Quando li a entrevista do Truffaut e ele disse que gostava de personagens fracos, frágeis, eu me lembrei de quando eu cometi o meu ato de traição na época que namorava uma menina. A outra, uma escorpiana, o pivô do fim do relacionamento estável com a sagitariana, ao ver o quanto eu estava confuso em me decidir com qual das duas ficar, me falou que eu era fraco. E devo ser mesmo. Acho até que eu daria um bom personagem de um filme de Truffaut. Truffaut dizia que não gostava de filmes de heróis fortes, como os com o Errol Flynn ou os filmes do Tarzan.
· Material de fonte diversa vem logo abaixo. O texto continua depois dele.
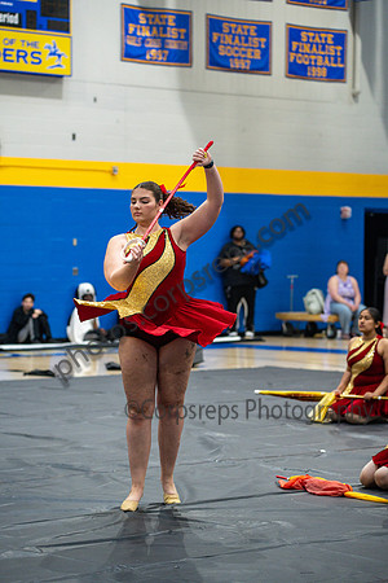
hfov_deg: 12.2
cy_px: 292
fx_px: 1811
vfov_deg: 18.3
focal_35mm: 112
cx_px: 194
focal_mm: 112
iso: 4000
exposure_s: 1/500
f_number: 4
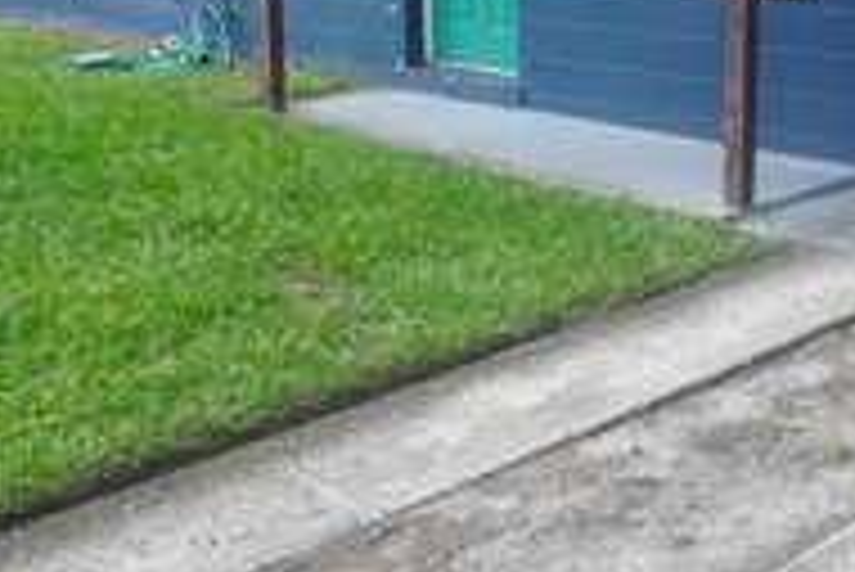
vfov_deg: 20.8
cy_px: 74
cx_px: 824
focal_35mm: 64
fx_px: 1527
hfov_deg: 29.5
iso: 100
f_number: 5.6
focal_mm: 17
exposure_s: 1/100
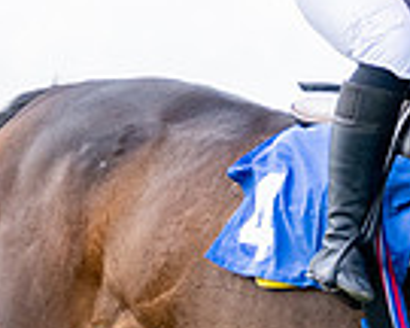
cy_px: 119
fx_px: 5691
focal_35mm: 469
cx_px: 26
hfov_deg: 4.1
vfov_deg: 3.3
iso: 400
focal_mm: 70
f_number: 4
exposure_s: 1/1600
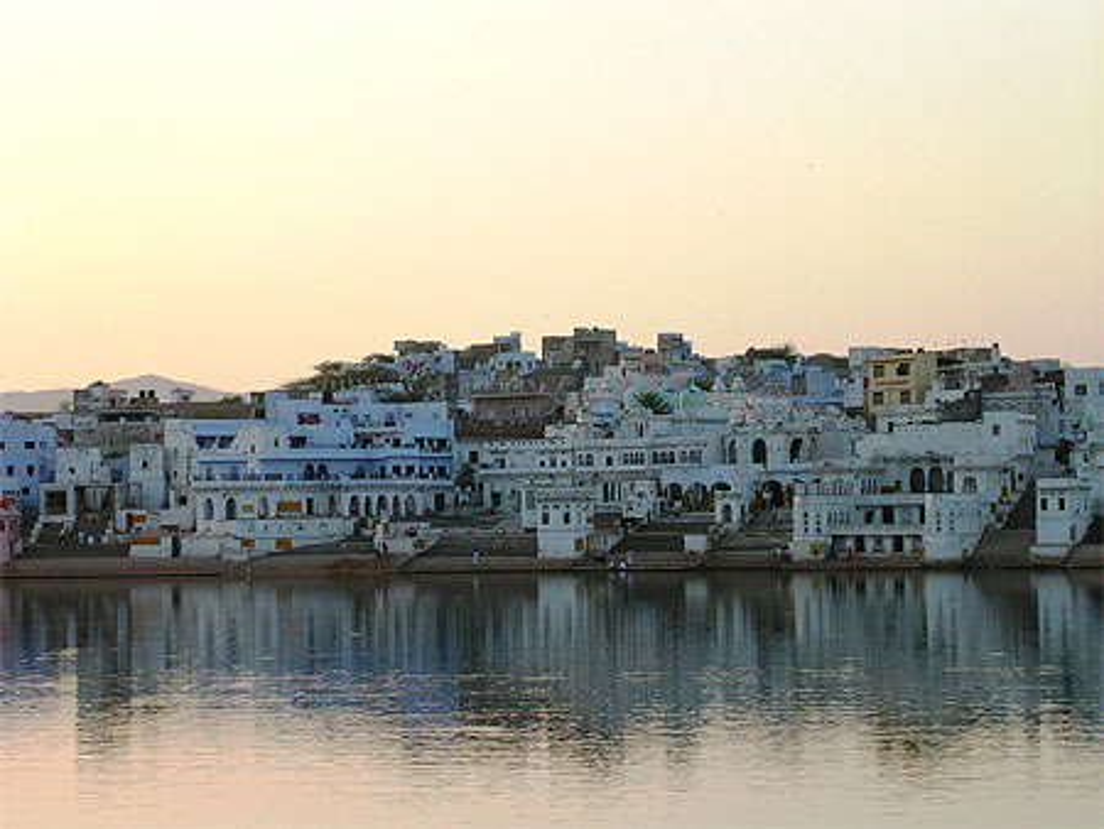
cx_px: 552
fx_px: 3542
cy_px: 414
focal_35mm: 111
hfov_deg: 17.7
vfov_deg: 13.4
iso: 141
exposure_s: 1/126
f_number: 4.8
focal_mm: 16.8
Eu até tenho uma certa admiração por alguns personagens fortes, como o dos filmes da juventude de Clint Eastwood, por exemplo, mas isso é exceção. Assim como Truffaut, também tenho uma necessidade de identificação, e nesse sentido, sempre me identifiquei mais com o Woody Allen do que com o Charles Bronson, por exemplo. Inclusive, até no que se refere às cantoras, tenho mais atração pelas de voz frágil, como Marina Lima e Fernanda Takai, do que por aquelas de voz forte. (Não sei se isso tem a ver com o assunto em questão, mas achei por bem mencionar.)

Um elemento que é bastante característico da obra de Truffaut - existe adjetivo para Truffaut, como "truffautiana"? - é o personagem marginal. Para acentuar essa marginalidade, em UM SÓ PECADO, há um contraste entre o mundo do protagonista, um homem que tem mais intimidade com os mortos (Balzac e outros escritores do passado) do que com os vivos, e uma jovem que tem um emprego moderno, ligado à aviação. Outro elemento forte do diretor: ele dizia que se identificava com os culpados e atribuía isso ao fato de ele ter matado as aulas para ir ao cinema diversas vezes durante a infância e a adolescência. Assim, ele se sentia atraído pela transgressão. Ele conta que, quando jovem, não gostava dos livros infantis, mas que se identificou de alguma maneira com a protagonista de "Madame Bovary". Em UM SÓ PECADO, os três personagens principais, o escritor, a amante e a esposa, de alguma forma cometem crimes ou pecados. E, apesar de Truffaut não ser um cineasta católico - pelo menos, eu acredito que não -, o final desses envolvimentos extraconjugais é quase sempre trágico. Mas isso talvez se deva mais ao fato de ele ser pessimista do que de ser religioso ou moralista. Quanto ao final, confesso que fiquei surpreso com a mudança de tom e com a forma abrupta com que o filme se encerra. A figura da mulher com um fuzil parece mais ligada a filmes exploitation do que a um drama realista sobre adultério, mas, passados alguns dias depois que vi o filme, até que eu vejo com bons olhos a ousadia de Truffaut.